- Task statement: Return a copy of every line in the data below that contains "lines".

****************

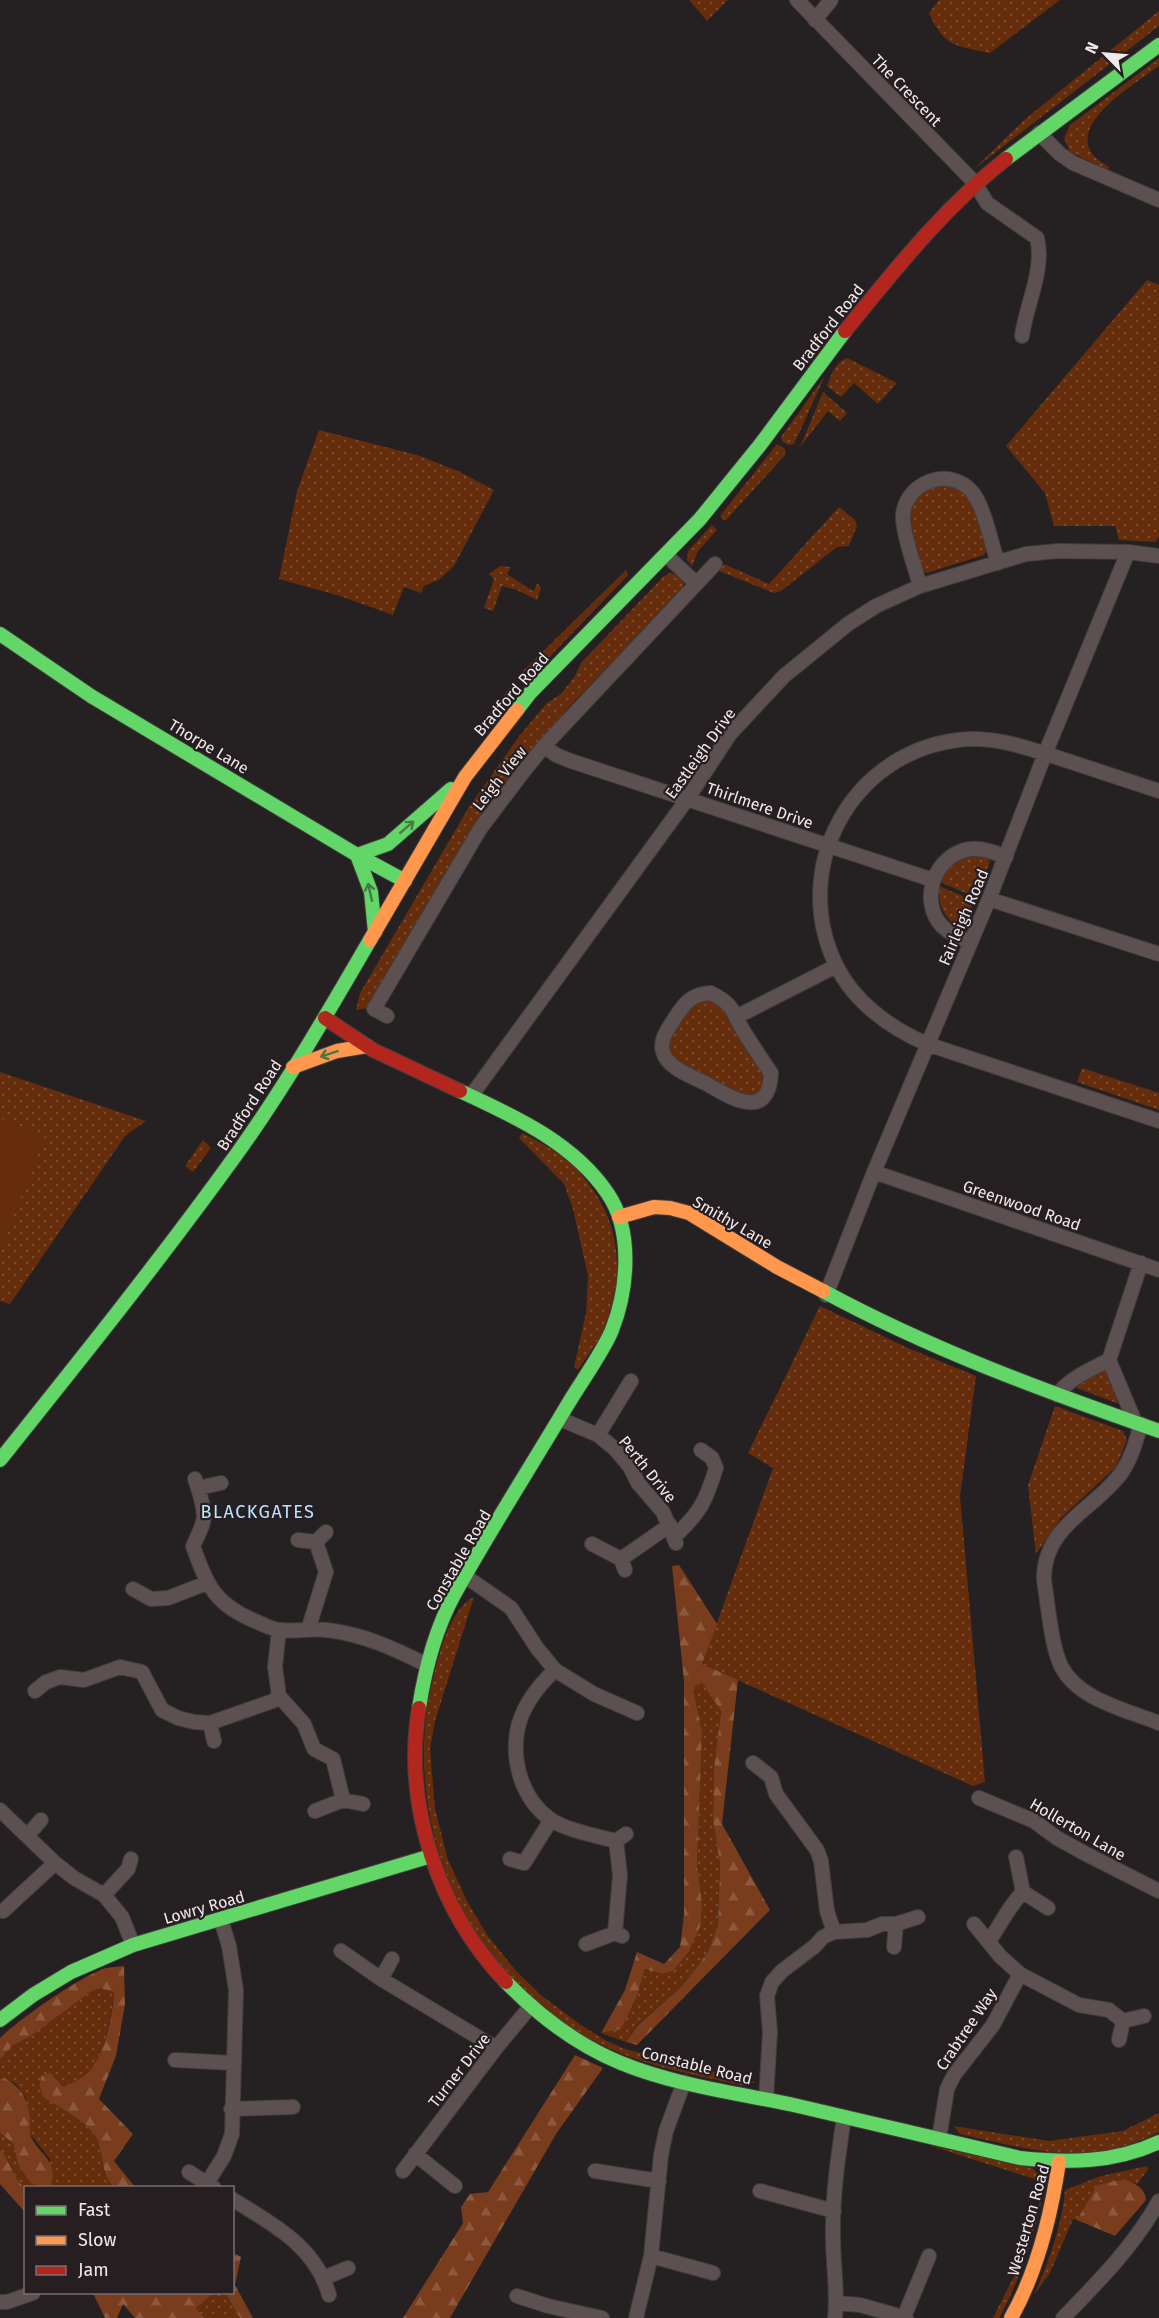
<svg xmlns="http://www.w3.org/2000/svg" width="1159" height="2318" font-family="'Fira Sans',sans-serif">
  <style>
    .green { fill: url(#green-dots) }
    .forest { fill: url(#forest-firs) }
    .pitch { fill: #652d0b }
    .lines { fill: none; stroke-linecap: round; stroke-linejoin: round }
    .street-casing { stroke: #413d3e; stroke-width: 16 }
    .fast-casing { stroke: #413d3e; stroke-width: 16 }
    .slow-casing { stroke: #413d3e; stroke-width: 16 }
    .jam-casing { stroke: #413d3e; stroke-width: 16 }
    .street { stroke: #5c5051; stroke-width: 14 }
    .fast { stroke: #63d668; stroke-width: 14 }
    .slow { stroke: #ff974d; stroke-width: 14 }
    .jam { stroke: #b3261e; stroke-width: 14 }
    .oneway { stroke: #457a44 }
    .labels { text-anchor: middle; stroke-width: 4.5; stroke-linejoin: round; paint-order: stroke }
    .street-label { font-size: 16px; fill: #f0e9eb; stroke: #271e21 }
    .neighbourhood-label { font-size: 18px; letter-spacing: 1.5px; fill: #b6e7ff; stroke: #271e21 }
  </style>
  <defs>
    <pattern id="green-dots" width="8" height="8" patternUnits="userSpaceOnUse" patternTransform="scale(1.5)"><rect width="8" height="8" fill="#652d0b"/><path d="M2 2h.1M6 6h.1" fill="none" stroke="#7b4b2f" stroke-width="1.8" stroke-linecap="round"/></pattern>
    <pattern id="forest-firs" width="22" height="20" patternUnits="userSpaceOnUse" patternTransform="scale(1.5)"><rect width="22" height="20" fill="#793d1d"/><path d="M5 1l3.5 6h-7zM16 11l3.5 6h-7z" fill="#8c593e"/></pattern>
  </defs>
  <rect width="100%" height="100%" fill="#252022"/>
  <!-- green -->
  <path class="green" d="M689,0H728L707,21Z
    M939,0H1060L990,53C956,46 944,47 929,13Z
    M1159,11V26L974,169L1023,121Z
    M1159,58V66C1138,82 1072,120 1091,152C1095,159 1103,163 1109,167L1108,170L1070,152L1064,138L1070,125Z
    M1147,280L1159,285V536L1156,542L1119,540L1115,526H1054L1045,493L1006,446Z
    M847,358L897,383L878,404L854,383L841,397L827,386C832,374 834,363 847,358Z
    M825,376L794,444L788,445L782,441L781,437Z
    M823,392L847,413L840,421L828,411L800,447Z
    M319,430L417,455L458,471L494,490L454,566L440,579L424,586L421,593L404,587L393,615L340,596L279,579L297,491Z
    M777,444L785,449L786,454L725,521L720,516Z
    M938,485C974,486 979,518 988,547L984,555L927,573L922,570C912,538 895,499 938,485Z
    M839,507L855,520L857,526L849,546L837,547L781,591L774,593L719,571L724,564L769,584Z
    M712,525L717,530L698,551L692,566L687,560L688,551Z
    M500,566L511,567L507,574L533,591L538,583L541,589L537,600L517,590L502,586L493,611L484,608L494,579L489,574Z
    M626,570L628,575L537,670L529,674L521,673Z
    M670,573L681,576L684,582L682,589L569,707L503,786L476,823L369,1008L356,1010L360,993L469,807L520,735L547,703L561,694L575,676L581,663L664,576Z
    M510,687C516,703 493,719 484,730L478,728Z
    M974,855L986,857L990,862L975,897L940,882C946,866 958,859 974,855Z
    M939,886L974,901L964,925L959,928C943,916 938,905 939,886Z
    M698,999H711L719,1004L765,1073L766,1083L757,1096H738L673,1059C671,1055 669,1050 669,1045C670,1034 689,1006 698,999Z
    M1082,1068L1159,1093V1110L1077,1082Z
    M0,1072L146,1121L125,1136L10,1304L0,1301Z
    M522,1133C540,1142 558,1152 573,1165C579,1170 583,1177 588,1183C622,1225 625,1282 603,1331C597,1344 586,1357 578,1370L574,1367L586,1313L588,1276L573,1209L564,1184L519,1138Z
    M203,1140L211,1148L193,1172L185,1166Z
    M820,1306L908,1348L976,1376L960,1496L985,1782L973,1786L702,1664L773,1468L748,1453Z
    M1105,1370L1120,1403L1119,1404L1077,1388L1079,1382Z
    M1055,1406L1123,1431L1127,1440L1116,1467L1061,1518L1036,1554L1028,1485Z
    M474,1597L435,1721L430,1749L435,1809L448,1860L467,1901L487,1935L517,1972L542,1996L581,2025L605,2040L625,2049L755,2082L747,2086L740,2085C684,2073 625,2062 576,2031C535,2004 496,1968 471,1925C430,1856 413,1767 431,1688C437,1662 448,1609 474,1597Z
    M701,1680L721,1711L714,1768L713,1820L720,1864L718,1925L708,1952L683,1985L638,2024L626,2042L601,2033L621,2028L637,1996L645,1969L663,1974L673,1971L702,1903L697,1866L702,1732L693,1689Z
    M101,1988L114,1992C112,2015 104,2060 86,2076C75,2085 56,2091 43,2097C59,2108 82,2118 94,2134C105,2150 99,2173 114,2187H47L51,2186L50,2159L30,2134L26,2098L16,2084L3,2077L0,2079V2059L13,2045L31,2036L65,2009L90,1992Z
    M1159,2113V2132C1090,2168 1031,2150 960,2134L953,2126L1049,2141L1123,2131Z
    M0,2133L13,2143L18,2164L30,2183L40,2187L25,2189L17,2179L3,2152L0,2150Z
    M928,2145L1032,2168L1040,2176L1041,2181Z
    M1147,2166L1148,2170L1137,2184L1124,2179L1097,2185L1077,2220L1073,2219L1050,2273L1034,2295C1048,2263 1062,2226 1065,2190L1101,2176Z
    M1043,2194C1033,2237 1021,2279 999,2318H993L1015,2274Z
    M214,2293H225L240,2318H204L196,2308Z"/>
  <!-- forest -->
  <path class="forest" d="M679,1565L717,1624L702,1664L738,1680L722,1824L770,1910L637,2045L626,2042L638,2025L683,1985L708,1952L718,1925L720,1864L713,1820L714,1768L721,1711L701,1681L693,1689L702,1732L697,1866L702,1903L700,1927L689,1951L673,1971L663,1974L645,1969L637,1996L621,2029L601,2033L625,1990L637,1952L664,1964L680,1947L684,1914V1681L672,1566Z
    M124,1966L125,2004L116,2056L99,2099L133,2134L114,2161L135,2187H114C99,2173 105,2150 94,2134C82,2118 59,2108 43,2097L40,2086L41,2076L50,2073L63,2087C70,2084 78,2081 84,2076C104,2062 113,2015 114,1992L101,1988L90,1992L31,2036L13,2045L0,2059V2038C18,2020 82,1975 106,1968C111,1967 118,1967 124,1966Z
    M575,2055L603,2068L556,2134L450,2318H403L463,2223L461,2207L470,2194L488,2192Z
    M3,2077C21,2087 28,2098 30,2118C30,2124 29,2131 31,2137C41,2157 58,2159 51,2186L40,2187L30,2183L18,2164L13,2143L0,2133V2079Z
    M0,2150L3,2152L17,2179L25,2189V2212L0,2184Z
    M1124,2179C1134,2183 1145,2187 1146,2200L1115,2236L1077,2220L1097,2185Z
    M233,2253L241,2257L235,2285L253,2318H240L225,2293L232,2292Z
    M93,2293H214L196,2308L204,2318H135L123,2304L117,2318H105Z"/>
  <!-- pitch -->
  <path class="pitch" d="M0,1118L45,1136L0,1250Z"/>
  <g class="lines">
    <!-- street casing -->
    <g class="street-casing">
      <path id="street" d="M797,0L975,183L987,203L1037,238C1045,269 1026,305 1022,336
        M815,20L831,0
        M1039,133L1060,154L1073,163L1159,200
        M666,555L696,583
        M920,586C915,566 904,539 903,519C902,483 950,464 973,493C985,509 991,543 998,563
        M544,746L556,755L571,761L933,880
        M1159,791C1129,781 1099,771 1068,761C1032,750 997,735 958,740C851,753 789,868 836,965C854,1002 890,1028 927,1044L1159,1121
        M989,899L1159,954
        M970,942C960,938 950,934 942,926C918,900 935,854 970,849C983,848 994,852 1006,857
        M711,993C736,1006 731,1011 744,1032C753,1046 762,1060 771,1073C769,1122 731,1098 707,1084C693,1077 667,1068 663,1052C659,1039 669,1028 675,1018C685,1002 692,994 711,993Z
        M387,1016L374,1009L480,829L520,776L544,746L715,564
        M738,1016L836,966
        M471,1096L688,798L730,734L784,676L848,624L876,606L920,586L1026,554L1058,551L1128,552L1159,556
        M874,1172L1159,1270
        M826,1295L874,1172L989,899L1045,754L1128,552
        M1109,1360L1141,1263
        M1057,1395C1071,1377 1090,1370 1109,1360L1135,1422
        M560,1419L598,1435L615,1449L630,1467L638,1483L663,1512L676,1543
        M1141,1424C1136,1441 1132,1457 1122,1472C1095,1510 1043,1525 1044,1580C1048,1604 1051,1645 1061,1666C1078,1700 1127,1710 1159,1723
        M598,1435L631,1381
        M195,1479L198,1488L221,1483
        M198,1488C207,1518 206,1519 193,1546C207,1585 214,1604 255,1621C263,1624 272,1630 281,1630C296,1632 312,1628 327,1630C363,1634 395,1649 427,1665
        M674,1537C700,1513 706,1501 716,1468L712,1458L701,1450
        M298,1540L316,1542L326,1532
        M592,1544L621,1559L625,1570
        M621,1559L670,1525
        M465,1576L511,1608L537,1648L555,1670L594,1694L637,1713
        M133,1589L151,1599L168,1598L207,1583
        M308,1630L326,1572L316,1542
        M555,1670C538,1686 521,1708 517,1732C512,1764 523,1800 550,1819C565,1830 597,1836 616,1841L626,1834
        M35,1691L46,1682L60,1677L84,1680L120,1667L142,1672L162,1710L178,1718L194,1722L210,1723L273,1701L279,1696L275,1667L279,1630
        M279,1696L304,1724L314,1749L333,1759L343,1800
        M210,1723L214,1741
        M753,1763L771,1777L776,1794L817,1850L821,1861L827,1911L834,1932
        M979,1798L1034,1821L1057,1838L1086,1854L1159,1891
        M0,1810L55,1863L74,1878L104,1895L122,1917L133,1945
        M315,1811L343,1800L363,1804
        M28,1835L41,1820
        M1016,1857L1023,1892L1048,1908
        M510,1859L524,1863L551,1820
        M104,1895L128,1869L131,1859
        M3,1911L55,1863
        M974,1924L1000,1956L1020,1974L1079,2005L1109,2010L1123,2021
        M615,1933L620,1875L616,1841
        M989,1941C1001,1924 1009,1906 1023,1892
        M586,1944L615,1933L622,1936
        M894,1947L896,1924
        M341,1951L381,1979L496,2048
        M381,1979L392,1959
        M1119,2040L1123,2021L1144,2016
        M175,2060L233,2063
        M766,2099L770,2032L767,1996L772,1982L782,1971L815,1946L823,1937L834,1932L867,1930L882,1924H896L918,1917
        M231,2109L293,2107
        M939,2139L947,2089L954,2075L993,2025L1020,1974
        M415,2154L455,2186
        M403,2171L496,2048L530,2007
        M595,2171L659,2181
        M189,2172L214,2188
        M207,2183L224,2156L232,2134L236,1990L229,1946L221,1920
        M760,2191L834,2211
        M232,2199C272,2224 316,2246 329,2295
        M651,2256L713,2273
        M324,2278L348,2268
        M517,2296L548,2306L602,2318
        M0,2302H7L33,2293
        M837,2303L860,2305L906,2318
        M904,2317L929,2256
        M636,2318L651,2256L661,2155L666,2131L684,2082
        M835,2318C838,2291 833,2265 833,2238C832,2198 838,2157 844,2117
        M1063,2318C1098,2282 1134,2246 1159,2201"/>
    </g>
    <!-- fast casing -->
    <g class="fast-casing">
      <path id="fast" d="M1006,159L1159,45
        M0,634L91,696L357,855L405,881
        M517,710L530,693L700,519L760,445L845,331
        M357,855L388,844L451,789
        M357,855L371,892L375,932
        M823,1291C930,1349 1044,1391 1159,1431
        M0,1460C80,1360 161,1259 236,1155C285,1087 328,1012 370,940
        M419,1708C425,1669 435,1630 454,1595C490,1530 530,1468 568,1404C581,1382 603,1352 612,1330C628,1289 633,1231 608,1194C574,1143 514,1116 460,1091
        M506,1982C539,2016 577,2045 621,2063C677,2086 739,2093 798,2106C872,2123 946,2140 1020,2158C1069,2163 1114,2163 1159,2142
        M0,2020L33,1995L71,1972L133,1945L431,1856"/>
    </g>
    <!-- slow casing -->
    <g class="slow-casing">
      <path id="slow" d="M370,940L465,777L517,710
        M293,1067L337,1051L367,1046
        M619,1217L654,1207L670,1208L689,1213L777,1267L823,1291
        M1011,2318C1038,2270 1051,2216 1059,2162"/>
    </g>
    <!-- jam casing -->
    <g class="jam-casing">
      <path id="jam" d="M845,331C895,270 943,208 1006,159
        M325,1018L373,1050L460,1091
        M419,1708C403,1805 438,1911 506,1982"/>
    </g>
    <!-- street -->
    <use href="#street" class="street"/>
    <!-- fast -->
    <use href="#fast" class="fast"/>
    <!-- slow -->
    <use href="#slow" class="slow"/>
    <!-- jam -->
    <use href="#jam" class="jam"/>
  </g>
  <!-- one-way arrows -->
  <defs><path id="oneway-shaft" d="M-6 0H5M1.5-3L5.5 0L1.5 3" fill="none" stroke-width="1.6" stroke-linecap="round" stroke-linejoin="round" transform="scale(1.5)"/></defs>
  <g class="oneway">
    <use href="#oneway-shaft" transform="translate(407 827) rotate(-41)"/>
    <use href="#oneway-shaft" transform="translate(370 892) rotate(-103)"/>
    <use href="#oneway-shaft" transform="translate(329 1054) rotate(161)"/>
  </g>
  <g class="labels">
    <!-- street labels -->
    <g class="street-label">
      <text transform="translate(907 90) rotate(46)" y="6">The Crescent</text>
      <text transform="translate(828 327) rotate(-52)" y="6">Bradford Road</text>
      <text transform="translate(511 694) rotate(-49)" y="6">Bradford Road</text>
      <text transform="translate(209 746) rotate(31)" y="6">Thorpe Lane</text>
      <text transform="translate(700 753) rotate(-54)" y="6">Eastleigh Drive</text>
      <text transform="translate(499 778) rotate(-52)" y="6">Leigh View</text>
      <text transform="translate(760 805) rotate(19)" y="6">Thirlmere Drive</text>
      <text transform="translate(963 917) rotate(-67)" y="6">Fairleigh Road</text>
      <text transform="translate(249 1105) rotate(-57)" y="6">Bradford Road</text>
      <text transform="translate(1022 1205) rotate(19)" y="6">Greenwood Road</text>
      <text transform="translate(733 1222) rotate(30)" y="6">Smithy Lane</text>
      <text transform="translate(648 1469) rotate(51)" y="6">Perth Drive</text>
      <text transform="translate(458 1560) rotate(-60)" y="6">Constable Road</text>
      <text transform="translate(1078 1829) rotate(30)" y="6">Hollerton Lane</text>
      <text transform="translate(204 1907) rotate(-16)" y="6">Lowry Road</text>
      <text transform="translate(966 2029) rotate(-56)" y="6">Crabtree Way</text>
      <text transform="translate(697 2065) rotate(14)" y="6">Constable Road</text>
      <text transform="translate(459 2070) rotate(-52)" y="6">Turner Drive</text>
      <text transform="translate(1028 2220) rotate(-74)" y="6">Westerton Road</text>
    </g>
    <!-- neighbourhood labels -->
    <g class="neighbourhood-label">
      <text x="258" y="1518">BLACKGATES</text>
    </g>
  </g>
  <!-- legend -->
  <rect x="24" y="2186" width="210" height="108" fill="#271e21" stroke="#776f72" stroke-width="1.5"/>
  <rect x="36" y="2206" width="30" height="9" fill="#63d668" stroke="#776f72" stroke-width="1.5"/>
  <text x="78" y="2216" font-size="18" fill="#f0e9eb">Fast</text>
  <rect x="36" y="2236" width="30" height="9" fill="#ff974d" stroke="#776f72" stroke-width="1.5"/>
  <text x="78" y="2246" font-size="18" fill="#f0e9eb">Slow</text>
  <rect x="36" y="2266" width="30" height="9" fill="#b3261e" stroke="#776f72" stroke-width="1.5"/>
  <text x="78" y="2276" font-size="18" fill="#f0e9eb">Jam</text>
  <!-- north arrow -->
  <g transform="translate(1105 54) rotate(295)" stroke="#271e21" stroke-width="4.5" paint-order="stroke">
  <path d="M0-4.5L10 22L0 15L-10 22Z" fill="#f0e9eb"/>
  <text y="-9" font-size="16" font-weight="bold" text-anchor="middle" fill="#f0e9eb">N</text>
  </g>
</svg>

****************

- Task response:
    .lines { fill: none; stroke-linecap: round; stroke-linejoin: round }
  <g class="lines">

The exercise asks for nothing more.